Harrison BrooksWednesday, May 14, 2025 8:25 am ET
17min read

In 2024, the relentless rise of artificial intelligence and tech-driven disruption created a stark divide between active and passive investing strategies. While the S&P 500 Index (SPX) returned a solid 25%, select actively managed growth funds like the Alger Focus Equity (ALCFX) and Morgan Stanley US Growth (MFGPX) delivered 51.8% and 41.2%, respectively. These results underscore a critical truth: in boom cycles fueled by megatrends, thematic focus and concentrated stock selection can generate outsized returns—even as passive investors settle for benchmark-linked gains.

The Active vs. Passive Dilemma: A 2024 Reality Check

Warren Buffett’s oft-repeated advice—“Put 90% of your money in an S&P 500 index fund and 10% in short-term government bonds”—has long been gospel for passive investors. But 2024 challenged this philosophy. While the S&P 500’s gains were broad-based (driven by AI, cloud computing, and e-commerce), its passive structure diluted the outsized returns of disruptors like Nvidia (+170%), AppLovin (+800%), and Cloudflare (+90%).

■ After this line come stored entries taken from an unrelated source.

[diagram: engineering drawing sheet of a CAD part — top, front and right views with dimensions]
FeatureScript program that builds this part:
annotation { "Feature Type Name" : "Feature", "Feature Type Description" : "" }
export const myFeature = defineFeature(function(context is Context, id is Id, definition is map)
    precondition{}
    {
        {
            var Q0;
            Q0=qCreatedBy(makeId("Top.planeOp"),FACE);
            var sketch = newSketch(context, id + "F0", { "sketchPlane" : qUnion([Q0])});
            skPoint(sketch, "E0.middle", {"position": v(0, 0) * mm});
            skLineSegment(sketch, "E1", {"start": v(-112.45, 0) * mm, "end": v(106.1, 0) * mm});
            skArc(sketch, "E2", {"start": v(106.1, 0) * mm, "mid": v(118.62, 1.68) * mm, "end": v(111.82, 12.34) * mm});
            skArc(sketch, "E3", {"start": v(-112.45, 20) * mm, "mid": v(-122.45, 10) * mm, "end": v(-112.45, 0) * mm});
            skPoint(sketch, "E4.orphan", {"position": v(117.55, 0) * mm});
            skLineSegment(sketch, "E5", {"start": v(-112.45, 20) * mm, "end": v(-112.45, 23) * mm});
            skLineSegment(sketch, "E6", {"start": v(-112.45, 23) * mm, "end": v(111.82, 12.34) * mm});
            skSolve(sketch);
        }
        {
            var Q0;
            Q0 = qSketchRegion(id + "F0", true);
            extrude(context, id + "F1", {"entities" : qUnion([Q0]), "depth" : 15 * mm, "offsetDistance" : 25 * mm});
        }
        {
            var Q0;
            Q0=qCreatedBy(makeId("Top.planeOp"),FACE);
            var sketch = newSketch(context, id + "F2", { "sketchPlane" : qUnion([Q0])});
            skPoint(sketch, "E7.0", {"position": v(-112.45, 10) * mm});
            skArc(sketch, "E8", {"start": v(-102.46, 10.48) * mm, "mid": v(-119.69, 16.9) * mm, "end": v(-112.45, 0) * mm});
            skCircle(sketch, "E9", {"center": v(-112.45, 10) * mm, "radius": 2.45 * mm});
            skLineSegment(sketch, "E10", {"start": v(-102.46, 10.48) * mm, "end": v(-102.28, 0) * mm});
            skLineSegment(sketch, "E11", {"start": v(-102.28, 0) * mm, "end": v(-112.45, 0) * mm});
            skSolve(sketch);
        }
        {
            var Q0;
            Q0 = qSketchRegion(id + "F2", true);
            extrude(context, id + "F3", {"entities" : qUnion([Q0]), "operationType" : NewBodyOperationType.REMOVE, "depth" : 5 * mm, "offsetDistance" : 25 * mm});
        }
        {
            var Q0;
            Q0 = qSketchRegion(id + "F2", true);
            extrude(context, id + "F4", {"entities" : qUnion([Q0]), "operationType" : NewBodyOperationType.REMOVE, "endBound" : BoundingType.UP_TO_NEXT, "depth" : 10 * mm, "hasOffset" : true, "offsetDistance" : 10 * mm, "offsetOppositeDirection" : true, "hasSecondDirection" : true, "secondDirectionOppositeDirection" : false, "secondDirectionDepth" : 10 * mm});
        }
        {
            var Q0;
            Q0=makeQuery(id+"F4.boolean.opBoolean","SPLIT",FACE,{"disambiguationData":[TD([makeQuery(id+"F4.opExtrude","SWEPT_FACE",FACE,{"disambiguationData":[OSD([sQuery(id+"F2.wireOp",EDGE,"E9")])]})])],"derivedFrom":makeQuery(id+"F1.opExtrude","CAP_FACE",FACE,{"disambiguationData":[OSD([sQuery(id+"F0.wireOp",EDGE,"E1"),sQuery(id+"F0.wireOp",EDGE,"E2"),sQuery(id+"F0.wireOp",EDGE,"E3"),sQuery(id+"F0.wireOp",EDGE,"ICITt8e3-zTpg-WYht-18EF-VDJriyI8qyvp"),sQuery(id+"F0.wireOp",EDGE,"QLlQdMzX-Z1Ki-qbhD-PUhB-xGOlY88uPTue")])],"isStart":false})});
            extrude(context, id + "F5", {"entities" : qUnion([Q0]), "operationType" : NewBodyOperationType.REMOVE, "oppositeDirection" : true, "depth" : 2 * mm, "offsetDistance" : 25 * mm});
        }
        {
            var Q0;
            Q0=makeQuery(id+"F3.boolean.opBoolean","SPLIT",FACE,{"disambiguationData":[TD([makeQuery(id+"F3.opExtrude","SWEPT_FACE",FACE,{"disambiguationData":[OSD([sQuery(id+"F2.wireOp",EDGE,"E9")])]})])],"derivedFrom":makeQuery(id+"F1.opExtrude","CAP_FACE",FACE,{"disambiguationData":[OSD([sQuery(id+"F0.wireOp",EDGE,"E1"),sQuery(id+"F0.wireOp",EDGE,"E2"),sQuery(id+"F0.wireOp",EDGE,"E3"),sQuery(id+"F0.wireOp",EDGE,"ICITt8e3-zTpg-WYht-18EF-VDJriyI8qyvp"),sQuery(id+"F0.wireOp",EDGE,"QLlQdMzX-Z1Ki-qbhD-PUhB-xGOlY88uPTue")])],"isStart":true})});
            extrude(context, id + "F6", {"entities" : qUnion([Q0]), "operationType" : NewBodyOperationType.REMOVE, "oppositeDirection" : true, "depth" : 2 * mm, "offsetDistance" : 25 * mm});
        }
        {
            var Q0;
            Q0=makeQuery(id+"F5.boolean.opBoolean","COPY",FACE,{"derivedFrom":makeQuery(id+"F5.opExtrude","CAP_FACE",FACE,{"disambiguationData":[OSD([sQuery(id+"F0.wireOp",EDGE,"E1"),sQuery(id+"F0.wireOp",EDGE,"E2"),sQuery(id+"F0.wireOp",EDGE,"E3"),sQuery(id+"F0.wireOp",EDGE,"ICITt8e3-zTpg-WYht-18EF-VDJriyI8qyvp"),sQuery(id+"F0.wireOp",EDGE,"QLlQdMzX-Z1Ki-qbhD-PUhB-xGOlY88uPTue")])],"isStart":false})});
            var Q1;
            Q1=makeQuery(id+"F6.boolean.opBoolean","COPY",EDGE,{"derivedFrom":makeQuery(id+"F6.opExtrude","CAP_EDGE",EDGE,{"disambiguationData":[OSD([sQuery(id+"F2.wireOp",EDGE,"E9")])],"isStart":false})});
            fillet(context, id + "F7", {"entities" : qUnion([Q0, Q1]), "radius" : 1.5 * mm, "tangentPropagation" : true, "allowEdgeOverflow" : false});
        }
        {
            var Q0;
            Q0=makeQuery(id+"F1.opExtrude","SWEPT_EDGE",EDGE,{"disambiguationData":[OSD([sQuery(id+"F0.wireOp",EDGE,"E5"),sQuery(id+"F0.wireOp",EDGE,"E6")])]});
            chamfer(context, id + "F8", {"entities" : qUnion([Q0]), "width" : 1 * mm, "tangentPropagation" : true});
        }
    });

Active managers who identified these “positive dynamic change” opportunities early captured the lion’s share of growth.

The Winning Formula: Tech Focus + Disciplined Conviction

The success of Alger Focus Equity and MS US Growth hinged on two pillars:
1. Sector Overweighting: Both funds aggressively bet on tech (43% of Alger’s portfolio) and consumer discretionary (32% of MS’s holdings), sectors that dominated 2024’s AI-driven rally.
2. High-Conviction Stock Picks: Alger’s 11.14% stake in Nvidia and 7.27% in The Trade Desk (MS) positioned them to profit from AI’s exponential growth. Meanwhile, MS’s 8.33% holding in DoorDash and 8.09% in Cloudflare exemplified bets on disruptive business models.

In contrast, the S&P 500’s broad diversification—spreading risk across 500 stocks—left passive investors underexposed to the 200%+ gains in select AI/tech stocks.

Risks? Yes. But the Reward-to-Risk Ratio Paid Off

Active management isn’t without trade-offs. Both funds exhibited higher volatility:
- Alger’s 1-year standard deviation was 20.9%, versus the S&P 500’s 12.3%.
- MS’s volatility hit 35.87%, reflecting its heavy exposure to high-beta growth stocks.

Yet, in a year where AI adoption surged and tech valuations boomed, these risks were justified. The 26.8% excess return of Alger Focus Equity over the S&P 500 (51.8% vs. 25%) made its higher volatility a calculated risk, not a drawback.

Buffett’s “90/10” Misses the AI Bull Market

Buffett’s index-and-bonds strategy is designed for long-term stability, not capturing hypergrowth cycles. In 2024, his approach would have missed the 400%+ upside in stocks like AppLovin and C3.ai, which Alger’s team identified early. Passive investors, tied to benchmarks, were left chasing returns instead of leading them.

The Takeaway: Active Management’s Role in Boom Cycles

The 2024 results prove that in thematic booms, active managers with sector focus, stock-picking discipline, and risk-aware concentration can dominate. For investors willing to tolerate higher volatility, these strategies offer a clear path to outperformance.

Final Call to Action

As AI reshapes industries and disruptors redefine markets, passive strategies will increasingly lag behind active managers who:
1. Identify thematic winners early (e.g., AI hardware, cybersecurity, cloud infrastructure).
2. Concentrate in high-conviction names without overdiversifying.
3. Adapt quickly to shifting growth dynamics.

The S&P 500’s 25% return may seem impressive, but it’s a fraction of what active strategies delivered in 2024. For investors aiming to capitalize on the next tech revolution, now is the time to embrace active management’s edge—before the next megatrend leaves passive investors behind.

Invest wisely, but don’t settle for average.